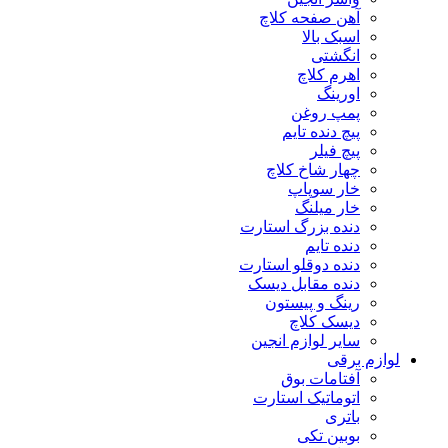
آهن صفحه کلاچ
اسبک بالا
انگشتی
اهرم کلاچ
اورینگ
پمپ روغن
پیچ دنده تایم
پیچ فیلر
چهار شاخ کلاچ
خار سوپاپ
خار میلنگ
دنده بزرگ استارت
دنده تایم
دنده دوقلو استارت
دنده مقابل دیسک
رینگ و پیستون
دیسک کلاچ
سایر لوازم انجین
لوازم برقی
آفتامات بوق
اتوماتیک استارت
باتری
بوبین تکی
__________________________________________________
-- What is expected --
Copy out the text of every entry above, word for word and line by line. Leave out the pictures.

-- Answer area --
آهن صفحه کلاچ
اسبک بالا
انگشتی
اهرم کلاچ
اورینگ
پمپ روغن
پیچ دنده تایم
پیچ فیلر
چهار شاخ کلاچ
خار سوپاپ
خار میلنگ
دنده بزرگ استارت
دنده تایم
دنده دوقلو استارت
دنده مقابل دیسک
رینگ و پیستون
دیسک کلاچ
سایر لوازم انجین
لوازم برقی
آفتامات بوق
اتوماتیک استارت
باتری
بوبین تکی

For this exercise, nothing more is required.